« Montréal, c’est la maison. »
Ce furent les mots de Phillip Danault à l’occasion de sa première mêlée de presse avant de remettre les couleurs tricolores avant d’affronter les Bruins de Boston, mardi soir.
« Je viens de Victoriaville. Je passe mes étés à Québec. D’être à Montréal, avec les souvenirs que j’ai, c’est exceptionnel. Très heureux d’être ici et de rejoindre le Canadien de Montréal », a lancé Danault dans un entretien avec notre collègue Patrick Friolet.
Pour Danault, son retour avec les Canadiens de Montréal semble tout naturel. Cinq ans plus tard, il reste seulement cinq joueurs (Anderson, Gallagher, Evans, Suzuki et Caufield) que le Québécois a fréquenté durant son premier passage avec l’équipe. Depuis son départ, la direction a changé, tout comme le groupe d’entraîneurs et la plupart des joueurs composant le vestiaire.
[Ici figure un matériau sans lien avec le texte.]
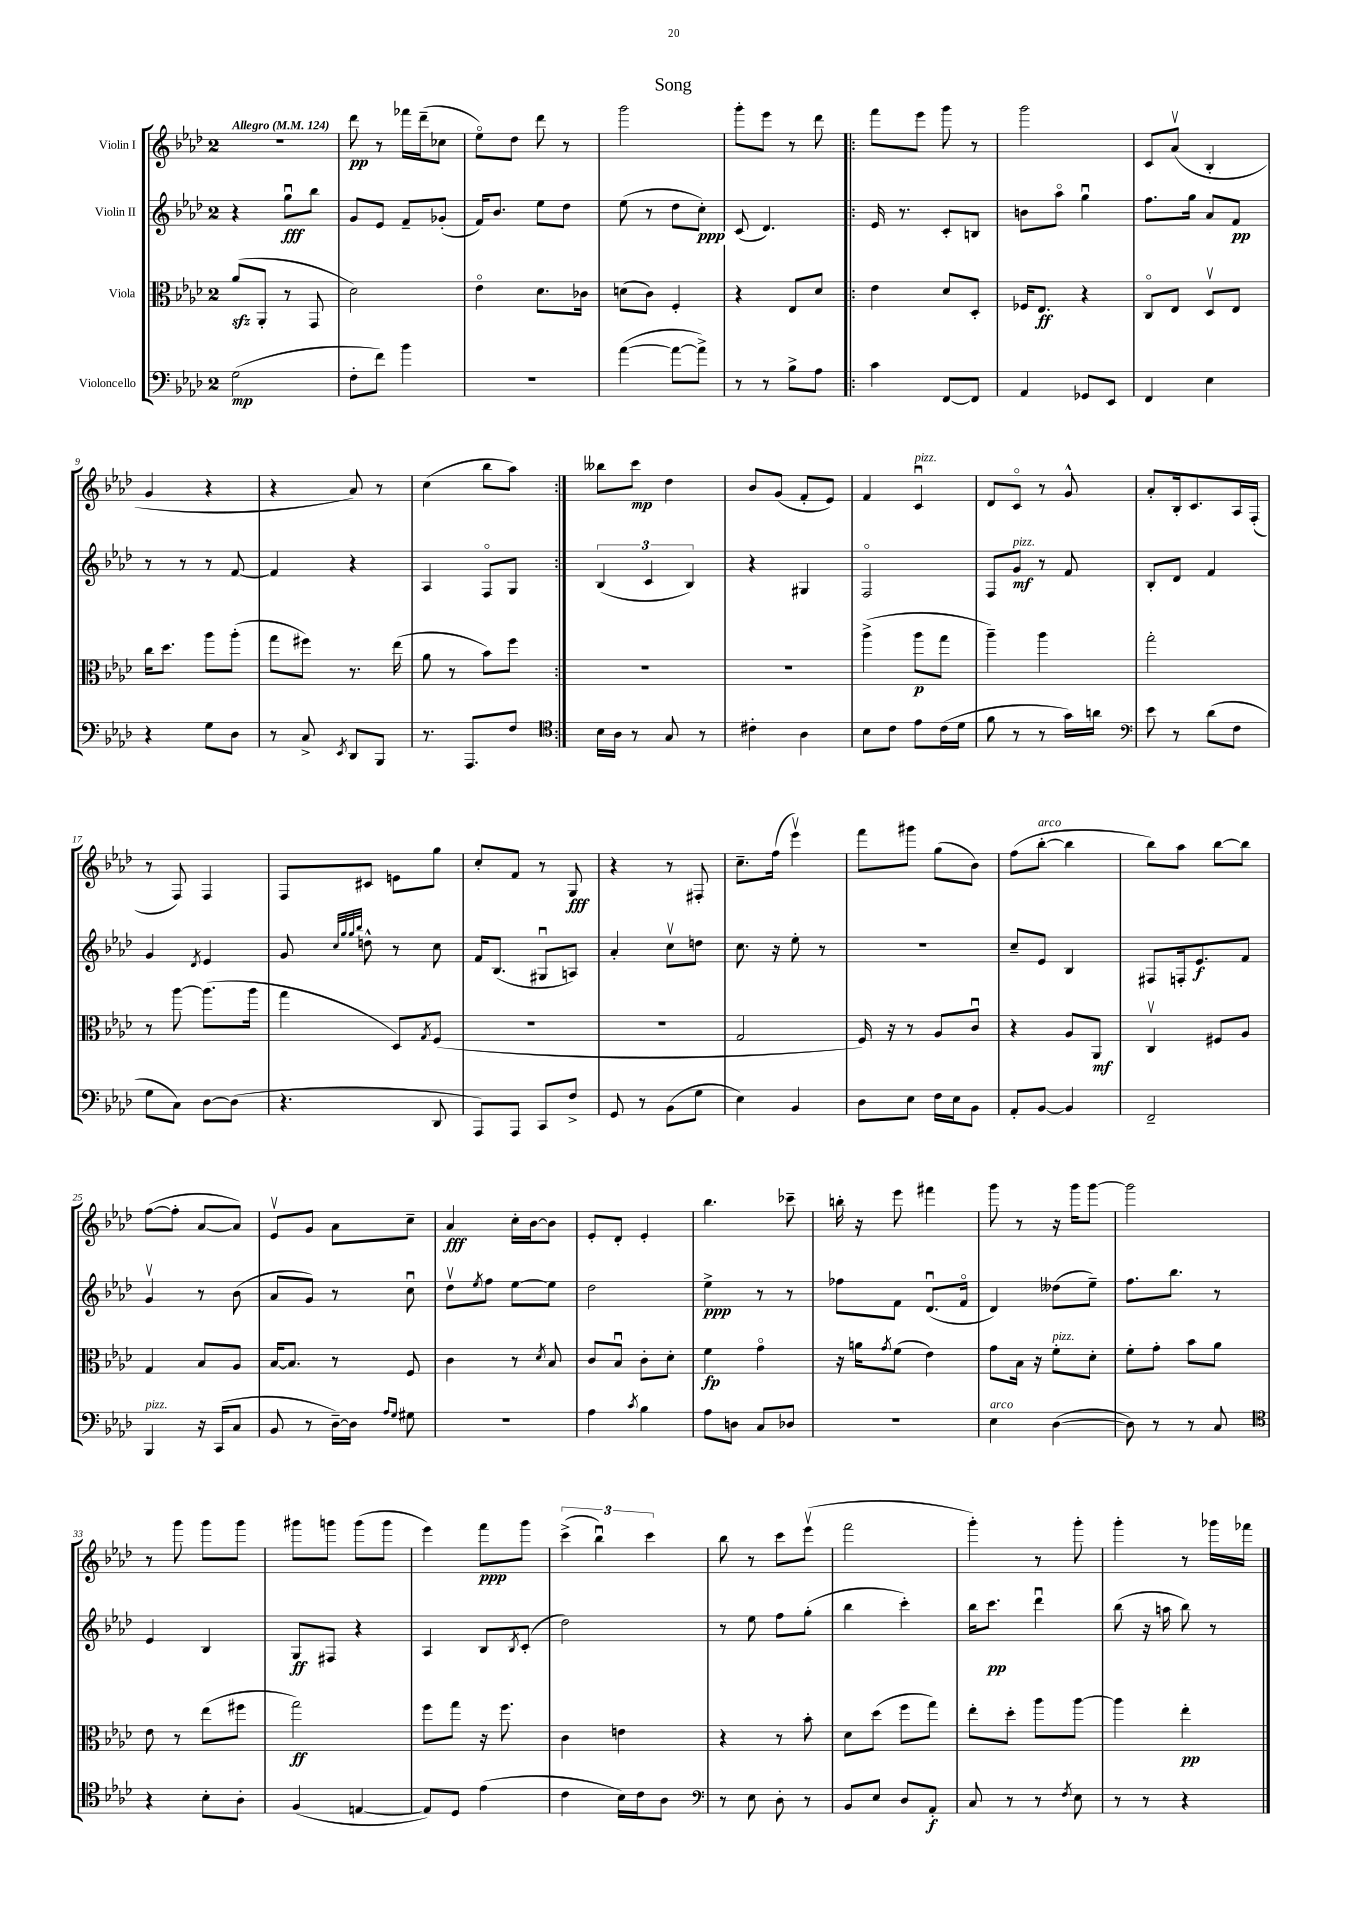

**kern	**kern	**kern	**kern
*staff4	*staff3	*staff2	*staff1
*clefF4	*clefC3	*clefG2	*clefG2
*k[b-e-a-d-]	*k[b-e-a-d-]	*k[b-e-a-d-]	*k[b-e-a-d-]
*M2/4	*M2/4	*M2/4	*M2/4
*MM124	*MM124	*MM124	*MM124
(2G\	(8a-/L	4r	2r
.	8AA-'/J	.	.
.	8r	8ggu\L	.
.	8GG/	8bb-\J	.
=	=	=	=
8F'\L	2d-\)	8g/L	8ddd-\
8f\J)	.	8e-/J	8r
4b-\	.	8f~/L	16fff-\LL
.	.	.	(16ddd-~\J
.	.	(8g-'/J	8cc-\J
=	=	=	=
2r	4e-o\	16f/LK)	8ee-o\L)
.	.	8.b-/J	.
.	.	.	8dd-\J
.	8.d-\L	8ee-\L	8ddd-\
.	.	8dd-\J	8r
.	16c-\Jk	.	.
=	=	=	=
([4a-\	(8d\L	(8ee-\	2ggg\
.	8c\J)	8r	.
8a-\_L	4F'/	8dd-\L	.
8a-^\]J)	.	8cc'\J)	.
=	=	=	=
8r	4r	(8c/	8ggg'\L
8r	.	4.d-/)	8eee-\J
8B-^\L	8E-/L	.	8r
8A-\J	8d-/J	.	8ddd-\
=!|:	=!|:	=!|:	=!|:
4c\	4e-\	16e-/	8fff\L
.	.	8.r	.
.	.	.	8eee-\J
[8FF/L	8d-/L	8c'/L	8ggg\
8FF/]J	8D-'/J	8B/J	8r
=	=	=	=
4AA-/	16F-/LK	8b\L	2ggg\
.	8.E-/J	.	.
.	.	8aa-o\J	.
8GG-/L	4r	4ggu\	.
8EE-/J	.	.	.
=	=	=	=
4FF/	8Co/L	8.ff\L	8c/L
.	8E-/J	.	(8a-v/J
.	.	16gg\Jk	.
4E-\	8D-v/L	8a-/L	4B-'/
.	8E-/J	8f/J	.
=	=	=	=
4r	16cc\LK	8r	4g/
.	8.dd-\J	.	.
.	.	8r	.
8G\L	8aa-\L	8r	4r
8D-\J	(8aa-'\J	[8f/	.
=	=	=	=
8r	8gg\L	4f/]	4r
8C^/	8ff#\J)	.	.
8qEE-/	.	.	.
8DD-/L	8.r	4r	8a-/)
8BBB-/J	.	.	8r
.	(16ee-\	.	.
=	=	=	=
8.r	8a-\	4A-/	(4cc\
.	8r	.	.
8.AAA-/L	.	.	.
.	8b-\L)	8Fo/L	8bb-\L
8F/J	8ff\J	8G/J	8aa-\J)
=:|!	=:|!	=:|!	=:|!
*clefC4	*	*	*
16B-\LL	2r	(6B-/	8bb--\L
16A-\JJ	.	.	.
8r	.	.	8ccc\J
.	.	6c/	.
8G/	.	.	4dd-\
.	.	6B-/)	.
8r	.	.	.
=	=	=	=
4c#'\	2r	4r	8b-/L
.	.	.	(8g/J
4A-\	.	4G#/	8f'/L
.	.	.	8e-/J)
=	=	=	=
8B-\L	(4aa-^\	2Fo/	4f/
8c\J	.	.	.
8e-\L	8aa-\L	.	4cu/
(16c\L	8gg\J	.	.
16d-\JJ	.	.	.
=	=	=	=
8f\	4aa-~\)	8F/L	8d-/L
8r	.	8g/J	8co/J
8r	4aa-\	8r	8r
16g\LL)	.	8f/	8g^^/
16a\JJ	.	.	.
=	=	=	=
*clefF4	*	*	*
8e-\	2gg'\	8B-'/L	8a-'/L
8r	.	8d-/J	16B-'/k
.	.	.	8.c/
(8d-\L	.	4f/	.
8F\J	.	.	16A-/L
.	.	.	(16F'/JJ
=	=	=	=
8G\L	8r	4g/	8r
8C\J)	[8aa-\	.	8F/)
.	.	8qd-/	.
[8D-\L	(8.aa-\]L	4e-/	4F/
(8D-\]J	.	.	.
.	16aa-\Jk	.	.
=	=	=	=
4.r	4gg\	8g/	8F/L
.	.	32qqcc/LLL	.
.	.	32qqgg/	.
.	.	32qqgg/	.
.	.	32qqbb-/JJJ	.
.	.	8dd^^\	8c#/J
.	8D-/L)	8r	8e\L
.	8qG/	.	.
8DD-/	(8F/J	8cc\	8gg\J
=	=	=	=
8AAA-/L)	2r	16f/LK	8cc'/L
.	.	(8.B-/J	.
8AAA-/J	.	.	8f/J
8CC/L	.	8G#u/L	8r
8F^/J	.	8A/J)	8G/
=	=	=	=
8GG/	2r	4a-'/	4r
8r	.	.	.
(8BB-\L	.	8ccv\L	8r
8G\J	.	8dd\J	8F#'/
=	=	=	=
4E-\)	2G/	8.cc\	8.cc~\L
.	.	16r	(16ff\Jk
4BB-/	.	8ee-'\	4eee-v\)
.	.	8r	.
=	=	=	=
8D-\L	16F/)	2r	8fff\L
.	16r	.	.
8E-\J	8r	.	8ggg#\J
16F\LL	8A-/L	.	(8gg\L
16E-\J	.	.	.
8BB-\J	8cu/J	.	8b-\J)
=	=	=	=
8AA-'/L	4r	8cc~/L	(8ff\L
[8BB-/J	.	8e-/J	[8bb-'\J
4BB-/]	8A-/L	4B-/	4bb-\]
.	8AA-/J	.	.
=	=	=	=
2FF~/	4Cv/	8F#/L	8bb-\L)
.	.	16F'/k	8aa-\J
.	.	8.e-/	.
.	8F#/L	.	[8bb-\L
.	8A-/J	8f/J	8bb-\]J
=	=	=	=
4BBB-/	4G/	4gv/	([8ff\L
.	.	.	8ff'\]J
16r	8B-/L	8r	[8a-/L
(16CC/LK	.	.	.
8C/J	8A-/J	(8b-\	8a-/]J)
=	=	=	=
8BB-/	[16B-/LK	8a-/L	8e-v/L
.	8.B-/]J	.	.
8r	.	8g/J)	8g/J
[16D-~\LL)	8r	8r	8a-\L
16D-\]JJ	.	.	.
16qqA-/LL	.	.	.
16qqG/JJ	.	.	.
8G#\	8F/	8ccu\	8cc~\J
=	=	=	=
2r	4c\	8dd-v\L	4a-/
.	.	8qee-/	.
.	.	8ff\J	.
.	8r	[8ee-\L	16cc'\LL
.	.	.	[16b-\J
.	8qd-/	.	.
.	8B-/	8ee-\]J	8b-\]J
=	=	=	=
4A-\	8c/L	2dd-\	8e-'/L
.	8B-u/J	.	8d-'/J
8qc/	.	.	.
4B-\	8c'\L	.	4e-'/
.	8d-'\J	.	.
=	=	=	=
8A-\L	4f\	4ee-^\	4.bb-\
8D\J	.	.	.
8C/L	4go\	8r	.
8D-/J	.	8r	8ccc-~\
=	=	=	=
2r	16r	8ff-\L	16bb'\
.	16a\LK	.	16r
.	8qg/	.	.
.	(8f\J	8f\J	8eee-\
.	4e-\)	(8.d-u/L	4fff#\
.	.	16fo/Jk	.
=	=	=	=
4E-\	8g\L	4d-/)	8ggg\
.	16B-\Jk	.	8r
.	16r	.	.
([4D-\	8f'\L	(8dd--\L	16r
.	.	.	16ggg\LK
.	8d-'\J	8ee-~\J)	[8ggg\J
=	=	=	=
8D-\])	8f'\L	8.ff\L	2ggg\]
8r	8g'\J	.	.
.	.	8.bb-\J	.
8r	8b-\L	.	.
8C/	8a-\J	8r	.
=	=	=	=
*clefC4	*	*	*
4r	8e-\	4e-/	8r
.	8r	.	8ggg\
8B-'\L	(8ee-\L	4B-/	8ggg\L
8A-'\J	8ff#\J	.	8ggg\J
=	=	=	=
(4F/	2gg\)	8G/L	8ggg#\L
.	.	8F#/J	8ggg\J
[4E/	.	4r	(8ggg\L
.	.	.	8ggg\J
=	=	=	=
8E/]L)	8ff\L	4A-/	4eee-\)
8D-/J	8gg\J	.	.
(4e-\	16r	8B-/L	8fff\L
.	8.ff\	.	.
.	.	8qB-/	.
.	.	(8c'/J	8ggg\J
=	=	=	=
4c\	4c\	2dd-\)	(6ccc^\
.	.	.	6bb-u\)
16B-\LL)	4e\	.	.
16c\J	.	.	.
.	.	.	6ccc\
8A-\J	.	.	.
=	=	=	=
*clefF4	*	*	*
8r	4r	8r	8bb-\
8E-\	.	8ee-\	8r
8D-'\	8r	8ff\L	8ccc\L
8r	8b-'\	(8gg'\J	(8eee-v\J
=	=	=	=
8BB-/L	8d-\L	4bb-\	2fff\
8E-/J	(8dd-\J	.	.
8D-/L	8ff\L	4ccc'\)	.
8AA-'/J	8gg\J)	.	.
=	=	=	=
8C/	8ee-'\L	16bb-\LK	4ggg'\)
.	.	8.ccc\J	.
8r	8dd-'\J	.	.
8r	8aa-\L	4ddd-u\	8r
8qF/	.	.	.
8E-\	[8aa-\J	.	8ggg'\
=	=	=	=
8r	4aa-\]	(8bb-\	4ggg'\
8r	.	16r	.
.	.	16aa\	.
4r	4ee-'\	8bb-\)	8r
.	.	8r	16ggg-\LL
.	.	.	16fff-\JJ
==	==	==	==
*-	*-	*-	*-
Malgré tout, Danault est loin d’avoir l’impression qu’il débarque dans un environnement inconnu.
« J’ai l’impression que je n’ai jamais quitté. Hier, je suis allé au complexe d’entraînement. Tout le staff, les entraîneurs, les joueurs, tout le monde a changé. Je suis vraiment content d’être ici. C’est un groupe jeune. Il y a un bel avenir devant nous », a expliqué Danault.
Lundi, Danault a eu une longue conversation avec Martin St-Louis. Si l’entraîneur-chef a une excellente idée du joueur qui va s’ajouter à sa formation, le numéro « 24 » était bien heureux d’avoir le point de vue de son nouveau patron.
« Il m’a expliqué un peu mon rôle, le système et il m’a expliqué comment ça c’était passé dans les cinq dernières années. Il trouvait ça important que je vois le cheminement qu’ils avaient fait et m’expliquer sa façon de penser. Ça m’aide à rentrer dans la gang plus facilement », a expliqué Danault, qui fait maintenant figure de vétéran dans le vestiaire.
« Son arrivée amène de l’enthousiasme à notre groupe. On pouvait le voir lors de l’entraînement ce matin », a résumé St-Louis au sujet de l’ajout du vétéran à sa formation.
Alors, quel sera le rôle de Danault? À ce sujet, il y a peu de surprises. On connait l’ADN de son jeu à Montréal et il sera appelé à jouer solidement à 5 contre 5 tout en contribuant en désavantage numérique.
« Je ne m’attends à rien. Je sais que l’on va m’utiliser de la bonne façon, mais je ne sais pas comment Martin va m’utiliser exactement. C’est un smart guy. Je sais que les Canadiens marquent beaucoup de buts, mais ils ont tendance à avoir de la difficulté quand le match est plus serré avec le manque d’expérience. C’est ce que j’amène pour l’équipe. »
Et quoi de mieux que de faire son retour à l’occasion d’une visite au TD Garden de Boston, face à un rival historique. Les Chara, Bergeron et Marchand n’y sont peut-être plus, mais le duel garde une saveur particulière pour le centre de 32 ans.
« Écoute, il n’y a rien de mieux que ça. Boston ou Toronto, c’est la rivalité. Je suis super content d’être ici. Il n’y a rien de mieux que le TD Garden. »
Danault est également revenu sur son passage avec les Kings où il a passé plusieurs bonnes saisons. On sentait toutefois qu’il était prêt pour un changement d’air et que les derniers mois ont été difficiles dans l’organisation des Kings.
« Les saisons peuvent être longues quand tu n’es pas bien à une certaine place, ça peut aller de la mauvaise façon. C’était un peu un entonnoir vers la fin, c’est difficile de se relever de ça. Je crois que oui, le changement était le bienvenu. »
Limité à cinq mentions d’aide en 30 matchs avec les Kings cette année, Danault est confiant qu’il peut se relancer offensivement à Montréal.
« Il faut toujours se regarder dans le miroir. À Los Angeles, nous étions une des équipes avec le moins de buts dans la ligue. C’est un système plus défensif. Montréal, c’est l’attaque. Je vais aller au filet. Je vais garder ça simple. Quand tu es dans un bon état mental, la rondelle te suit. »
Les retrouvailles semblent donc toutes naturelles et il y a une chose qui n’a pas changé, Danault affiche toujours le même sourire et la même courtoisie. Pour son grand retour, Danault pilotera un trio avec Alexandre Texier et Josh Anderson et il sera utilisé en désavantage numérique.